Con una carta fechada el 31 de enero de este año, Freiner Alonzo Ramírez García, conocido como alias Carlos Pesebre, presentó su renuncia como vocero principal del proceso de paz urbana que se desarrolla en la cárcel La Paz de Itagüí, además de indicar que no hará parte de ninguna instancia del espacio dialógico sociojurídico, en medio de lo que considera improvisaciones en este proceso, falta de garantías, inseguridad jurídica y procesos penales activos.
Pesebre, quien también estuvo en el polémico tarimazo con el presidente Gustavo Petro el 21 de junio del año 2025 en Medellín, le manifestó en la misiva al consejero comisionado para la paz, Otty Patiño, que el proceso se encuentra en un punto muerto y que, en sus palabras, “la mesa quedó supeditada al curso de la contienda electoral”.
En el documento, el ahora exvocero de este espacio advierte que las expectativas creadas en las comunidades no fueron respaldadas con garantías reales: “Solo contribuyeron a la pérdida de credibilidad”, expresó, a la par que criticó que hubiese “una informalidad persistente”.

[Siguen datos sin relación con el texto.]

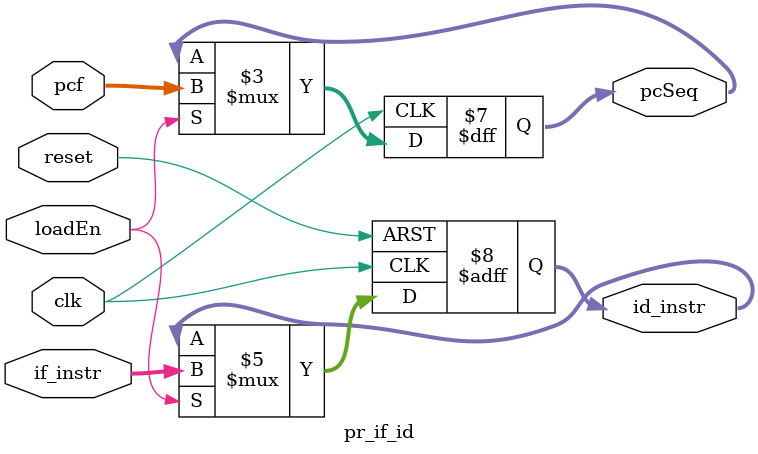
<source format=v>
module pr_if_id(
    input             clk, reset,
    input             loadEn,
    input      [31:0] pcf,
    input      [31:0] if_instr,
    output reg [31:0] pcSeq,
    output reg [31:0] id_instr
);

  always @(posedge clk or posedge reset) begin
      if (reset)
          // No need to reset PC. Instruction is nop anyway.
          id_instr <= 32'h0;  // Nop instruction : sll $zero, $zero, $zero
      else if (loadEn)
          id_instr <= #10 if_instr;
  end

  always @(posedge clk) begin
      if (loadEn)
          pcSeq    <= #10 pcf;
  end
endmodule

</source>
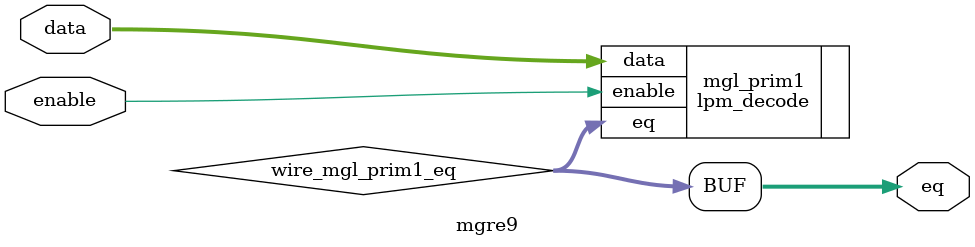
<source format=v>






//synthesis_resources = lpm_decode 1 
//synopsys translate_off
`timescale 1 ps / 1 ps
//synopsys translate_on
module  mgre9
	( 
	data,
	enable,
	eq) /* synthesis synthesis_clearbox=1 */;
	input   [7:0]  data;
	input   enable;
	output   [255:0]  eq;

	wire  [255:0]   wire_mgl_prim1_eq;

	lpm_decode   mgl_prim1
	( 
	.data(data),
	.enable(enable),
	.eq(wire_mgl_prim1_eq));
	defparam
		mgl_prim1.lpm_decodes = 256,
		mgl_prim1.lpm_type = "LPM_DECODE",
		mgl_prim1.lpm_width = 8;
	assign
		eq = wire_mgl_prim1_eq;
endmodule //mgre9
//VALID FILE

</source>
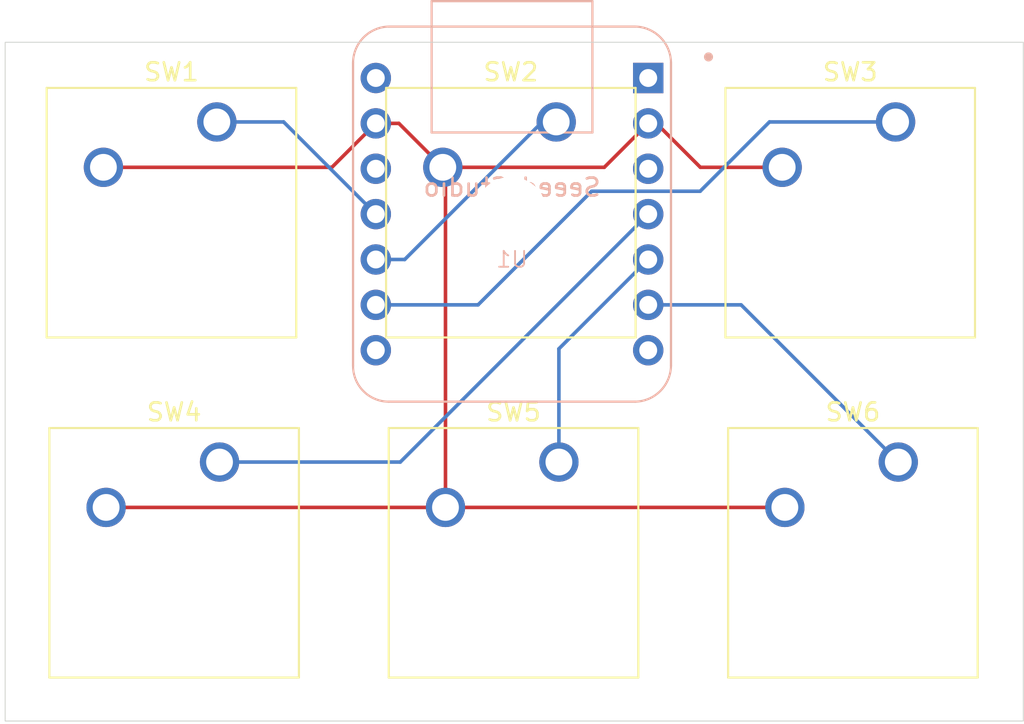
<source format=kicad_pcb>
(kicad_pcb
	(version 20240108)
	(generator "pcbnew")
	(generator_version "8.0")
	(general
		(thickness 1.6)
		(legacy_teardrops no)
	)
	(paper "A4")
	(layers
		(0 "F.Cu" signal)
		(31 "B.Cu" signal)
		(32 "B.Adhes" user "B.Adhesive")
		(33 "F.Adhes" user "F.Adhesive")
		(34 "B.Paste" user)
		(35 "F.Paste" user)
		(36 "B.SilkS" user "B.Silkscreen")
		(37 "F.SilkS" user "F.Silkscreen")
		(38 "B.Mask" user)
		(39 "F.Mask" user)
		(40 "Dwgs.User" user "User.Drawings")
		(41 "Cmts.User" user "User.Comments")
		(42 "Eco1.User" user "User.Eco1")
		(43 "Eco2.User" user "User.Eco2")
		(44 "Edge.Cuts" user)
		(45 "Margin" user)
		(46 "B.CrtYd" user "B.Courtyard")
		(47 "F.CrtYd" user "F.Courtyard")
		(48 "B.Fab" user)
		(49 "F.Fab" user)
		(50 "User.1" user)
		(51 "User.2" user)
		(52 "User.3" user)
		(53 "User.4" user)
		(54 "User.5" user)
		(55 "User.6" user)
		(56 "User.7" user)
		(57 "User.8" user)
		(58 "User.9" user)
	)
	(setup
		(pad_to_mask_clearance 0)
		(allow_soldermask_bridges_in_footprints no)
		(pcbplotparams
			(layerselection 0x00010fc_ffffffff)
			(plot_on_all_layers_selection 0x0000000_00000000)
			(disableapertmacros no)
			(usegerberextensions no)
			(usegerberattributes yes)
			(usegerberadvancedattributes yes)
			(creategerberjobfile yes)
			(dashed_line_dash_ratio 12.000000)
			(dashed_line_gap_ratio 3.000000)
			(svgprecision 4)
			(plotframeref no)
			(viasonmask no)
			(mode 1)
			(useauxorigin no)
			(hpglpennumber 1)
			(hpglpenspeed 20)
			(hpglpendiameter 15.000000)
			(pdf_front_fp_property_popups yes)
			(pdf_back_fp_property_popups yes)
			(dxfpolygonmode yes)
			(dxfimperialunits yes)
			(dxfusepcbnewfont yes)
			(psnegative no)
			(psa4output no)
			(plotreference yes)
			(plotvalue yes)
			(plotfptext yes)
			(plotinvisibletext no)
			(sketchpadsonfab no)
			(subtractmaskfromsilk no)
			(outputformat 1)
			(mirror no)
			(drillshape 1)
			(scaleselection 1)
			(outputdirectory "")
		)
	)
	(net 0 "")
	(net 1 "GND")
	(net 2 "Net-(U1-PA6_A10_D10_MOSI)")
	(net 3 "Net-(U1-PA5_A9_D9_MISO)")
	(net 4 "Net-(U1-PA7_A8_D8_SCK)")
	(net 5 "unconnected-(U1-3V3-Pad12)")
	(net 6 "unconnected-(U1-PA10_A2_D2-Pad3)")
	(net 7 "Net-(U1-PA11_A3_D3)")
	(net 8 "Net-(U1-PA8_A4_D4_SDA)")
	(net 9 "Net-(U1-PA9_A5_D5_SCL)")
	(net 10 "unconnected-(U1-PB09_A7_D7_RX-Pad8)")
	(net 11 "unconnected-(U1-PB08_A6_D6_TX-Pad7)")
	(net 12 "unconnected-(U1-5V-Pad14)")
	(net 13 "unconnected-(U1-PA02_A0_D0-Pad1)")
	(footprint "Button_Switch_Keyboard:SW_Cherry_MX_1.00u_PCB" (layer "F.Cu") (at 119.85 70.96))
	(footprint "Button_Switch_Keyboard:SW_Cherry_MX_1.00u_PCB" (layer "F.Cu") (at 100.85 70.96))
	(footprint "Button_Switch_Keyboard:SW_Cherry_MX_1.00u_PCB" (layer "F.Cu") (at 101 90))
	(footprint "Button_Switch_Keyboard:SW_Cherry_MX_1.00u_PCB" (layer "F.Cu") (at 120 90))
	(footprint "Button_Switch_Keyboard:SW_Cherry_MX_1.00u_PCB" (layer "F.Cu") (at 82 90))
	(footprint "Button_Switch_Keyboard:SW_Cherry_MX_1.00u_PCB" (layer "F.Cu") (at 81.85 70.96))
	(footprint "Seeed Studio XIAO Series Library:XIAO-Generic-Thruhole-14P-2.54-21X17.8MM" (layer "B.Cu") (at 98.375 76.12 180))
	(gr_rect
		(start 70 66.5)
		(end 127 104.5)
		(stroke
			(width 0.05)
			(type default)
		)
		(fill none)
		(layer "Edge.Cuts")
		(uuid "d42879dc-5907-4604-9e8b-2a7694935742")
	)
	(segment
		(start 94.65 92.54)
		(end 75.65 92.54)
		(width 0.2)
		(layer "F.Cu")
		(net 1)
		(uuid "676b99a5-e895-460d-9f93-2da06b7553c3")
	)
	(segment
		(start 108.92 73.5)
		(end 113.5 73.5)
		(width 0.2)
		(layer "F.Cu")
		(net 1)
		(uuid "6b4d4d78-d489-471c-abf3-9b225092e7d5")
	)
	(segment
		(start 90.75 71.04)
		(end 92.04 71.04)
		(width 0.2)
		(layer "F.Cu")
		(net 1)
		(uuid "79ba1a27-b957-4b0d-82d2-bf667ddc5354")
	)
	(segment
		(start 106.46 71.04)
		(end 108.92 73.5)
		(width 0.2)
		(layer "F.Cu")
		(net 1)
		(uuid "7f1030f1-632b-42eb-879d-9fdf42867208")
	)
	(segment
		(start 94.5 73.04)
		(end 94.5 73.5)
		(width 0.2)
		(layer "F.Cu")
		(net 1)
		(uuid "805ef01c-902e-4ad3-96d7-2fcb8a198f9e")
	)
	(segment
		(start 94.5 73.5)
		(end 103.54 73.5)
		(width 0.2)
		(layer "F.Cu")
		(net 1)
		(uuid "92d9b313-7803-4671-b15f-b7e9d7ba3b8c")
	)
	(segment
		(start 103.54 73.5)
		(end 106 71.04)
		(width 0.2)
		(layer "F.Cu")
		(net 1)
		(uuid "96e500b0-40a6-4159-89d8-e3cf0554d7a2")
	)
	(segment
		(start 113.65 92.54)
		(end 94.65 92.54)
		(width 0.2)
		(layer "F.Cu")
		(net 1)
		(uuid "a2b7da3e-6184-43e0-b34a-b009f05cfade")
	)
	(segment
		(start 94.65 92.54)
		(end 94.65 73.65)
		(width 0.2)
		(layer "F.Cu")
		(net 1)
		(uuid "a2f2997b-abe6-4962-a84f-d4a5664b8bb1")
	)
	(segment
		(start 92.04 71.04)
		(end 94.5 73.5)
		(width 0.2)
		(layer "F.Cu")
		(net 1)
		(uuid "a93c6c7d-adb2-4a84-bfaf-ac8b96a3ab05")
	)
	(segment
		(start 106 71.04)
		(end 106.46 71.04)
		(width 0.2)
		(layer "F.Cu")
		(net 1)
		(uuid "b43850ad-3931-4d3e-8847-2d2b77247dbb")
	)
	(segment
		(start 88.29 73.5)
		(end 90.75 71.04)
		(width 0.2)
		(layer "F.Cu")
		(net 1)
		(uuid "cf8dc591-df1a-4e73-846b-08c055358d03")
	)
	(segment
		(start 94.65 73.65)
		(end 94.5 73.5)
		(width 0.2)
		(layer "F.Cu")
		(net 1)
		(uuid "dbeb7526-fb4a-4a4a-afc1-5966184f7195")
	)
	(segment
		(start 75.5 73.5)
		(end 88.29 73.5)
		(width 0.2)
		(layer "F.Cu")
		(net 1)
		(uuid "eef48b00-cebe-44dc-a141-689207896f6f")
	)
	(segment
		(start 85.59 70.96)
		(end 90.75 76.12)
		(width 0.2)
		(layer "B.Cu")
		(net 2)
		(uuid "6c04080a-71ed-440a-a96c-a891b86b84f8")
	)
	(segment
		(start 81.85 70.96)
		(end 85.59 70.96)
		(width 0.2)
		(layer "B.Cu")
		(net 2)
		(uuid "fbb87b43-d951-4c04-9285-20648e5b1647")
	)
	(segment
		(start 92.366598 78.66)
		(end 100.066598 70.96)
		(width 0.2)
		(layer "B.Cu")
		(net 3)
		(uuid "5a26c73b-2f20-4c38-a067-a4894ebeff0c")
	)
	(segment
		(start 90.75 78.66)
		(end 92.366598 78.66)
		(width 0.2)
		(layer "B.Cu")
		(net 3)
		(uuid "6e770361-3334-4ab8-9814-1dff9d778fb0")
	)
	(segment
		(start 100.066598 70.96)
		(end 100.85 70.96)
		(width 0.2)
		(layer "B.Cu")
		(net 3)
		(uuid "8b19eca1-1f80-4f21-924c-4d8998d6a863")
	)
	(segment
		(start 119.85 70.96)
		(end 112.786346 70.96)
		(width 0.2)
		(layer "B.Cu")
		(net 4)
		(uuid "01c11578-5100-4d60-a0e4-65e67bbece3c")
	)
	(segment
		(start 96.473402 81.2)
		(end 90.75 81.2)
		(width 0.2)
		(layer "B.Cu")
		(net 4)
		(uuid "085ee4a3-2105-49c3-a760-3f6d27c94c53")
	)
	(segment
		(start 112.786346 70.96)
		(end 108.906346 74.84)
		(width 0.2)
		(layer "B.Cu")
		(net 4)
		(uuid "60c96a34-e071-4776-8d66-f0fdac72cf57")
	)
	(segment
		(start 108.906346 74.84)
		(end 102.833402 74.84)
		(width 0.2)
		(layer "B.Cu")
		(net 4)
		(uuid "939f0f4c-d637-4633-afd6-e3245923b69b")
	)
	(segment
		(start 102.833402 74.84)
		(end 96.473402 81.2)
		(width 0.2)
		(layer "B.Cu")
		(net 4)
		(uuid "d85dfc9f-3d56-4399-9c80-9554b21bb1e1")
	)
	(segment
		(start 92.12 90)
		(end 106 76.12)
		(width 0.2)
		(layer "B.Cu")
		(net 7)
		(uuid "f3c48e35-245c-4644-9c36-979903f20697")
	)
	(segment
		(start 82 90)
		(end 92.12 90)
		(width 0.2)
		(layer "B.Cu")
		(net 7)
		(uuid "f4c0c826-1d3e-4495-94d0-9de8f9c9de98")
	)
	(segment
		(start 101 83.66)
		(end 101 90)
		(width 0.2)
		(layer "B.Cu")
		(net 8)
		(uuid "85525251-76ff-4c5e-b6da-7ca75365c386")
	)
	(segment
		(start 106 78.66)
		(end 101 83.66)
		(width 0.2)
		(layer "B.Cu")
		(net 8)
		(uuid "99658115-77f3-48bf-9158-89d8519ca8ef")
	)
	(segment
		(start 111.2 81.2)
		(end 120 90)
		(width 0.2)
		(layer "B.Cu")
		(net 9)
		(uuid "2c9d894f-c5a7-4537-aa50-921ed9b374d5")
	)
	(segment
		(start 106 81.2)
		(end 111.2 81.2)
		(width 0.2)
		(layer "B.Cu")
		(net 9)
		(uuid "ae250cc6-a454-46fd-a771-5a3d64629b3a")
	)
)

</source>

“Todas estas situaciones nos han generado un alto grado de inseguridad jurídica y física, tanto a nosotros como a nuestras familias y a líderes sociales que, sin tener que ver con las estructuras, le apostaron a la paz”, indica.
Ante la situación, se pronunció la concejala de Medellín Claudia Carrasquilla, quien aseguró que "la paz urbana fue un engaño, no ofrecieron garantías reales y usaron a Medellín como experimento político".
"¿Esto qué significa? Que no hay seriedad en el proceso ni en la negociación, como yo siempre lo dije. Estaban engañando a los cabecillas de las estructuras criminales en Medellín, que estaban sentados en las mesas de diálogo socio jurídicos ofreciéndole una cantidad de beneficios que finalmente no pudieron cumplir", aseguró.
Con este panorama, hay dudas sobre cómo continuará este proceso en el cual Ramírez era la cara visible junto con Sebastián Murillo “Lindolfo”.
“El esfuerzo y sacrificio que dediqué a este proyecto, aunque resultaron en logros tangibles para Medellín y su área metropolitana, contrastan con la ausencia de las garantías que solicitamos y nunca obtuvimos. Esta falta de respaldo hoy se manifiesta en nuevos procesos penales, persecución directa hacia mí y mi familia, así como en un alto nivel de riesgo físico”, dice en otra parte de la carta.